• **Records for processing**:

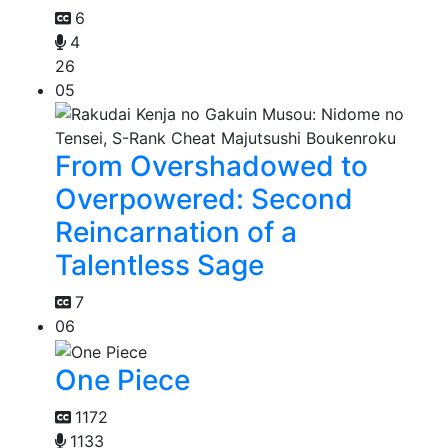
6
4
26
05
From Overshadowed to
Overpowered: Second
Reincarnation of a
Talentless Sage
7
06
One Piece
1172
1133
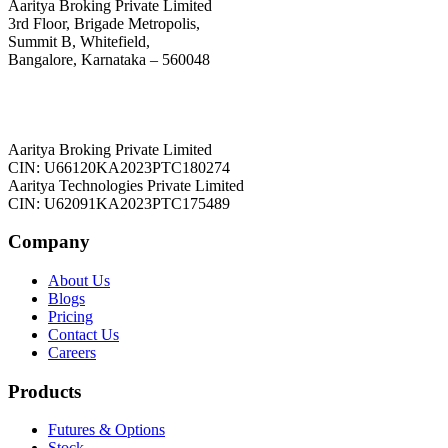
Aaritya Broking Private Limited
3rd Floor, Brigade Metropolis,
Summit B, Whitefield,
Bangalore, Karnataka – 560048
Aaritya Broking Private Limited
CIN: U66120KA2023PTC180274
Aaritya Technologies Private Limited
CIN: U62091KA2023PTC175489
Company
About Us
Blogs
Pricing
Contact Us
Careers
Products
Futures & Options
Stock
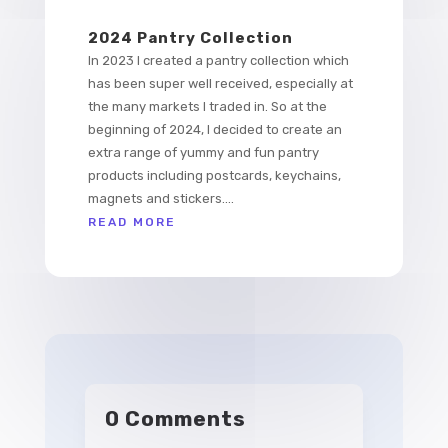
2024 Pantry Collection
In 2023 I created a pantry collection which
has been super well received, especially at
the many markets I traded in. So at the
beginning of 2024, I decided to create an
extra range of yummy and fun pantry
products including postcards, keychains,
magnets and stickers....
READ MORE
0 Comments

• **What this task involves**: Reproduce the text of every entry above line for line, leaving out the pictures.

• **Task response**:
6
4
26
05
From Overshadowed to
Overpowered: Second
Reincarnation of a
Talentless Sage
7
06
One Piece
1172
1133
Aaritya Broking Private Limited
3rd Floor, Brigade Metropolis,
Summit B, Whitefield,
Bangalore, Karnataka – 560048
Aaritya Broking Private Limited
CIN: U66120KA2023PTC180274
Aaritya Technologies Private Limited
CIN: U62091KA2023PTC175489
Company
About Us
Blogs
Pricing
Contact Us
Careers
Products
Futures & Options
Stock
2024 Pantry Collection
In 2023 I created a pantry collection which
has been super well received, especially at
the many markets I traded in. So at the
beginning of 2024, I decided to create an
extra range of yummy and fun pantry
products including postcards, keychains,
magnets and stickers....
READ MORE
0 Comments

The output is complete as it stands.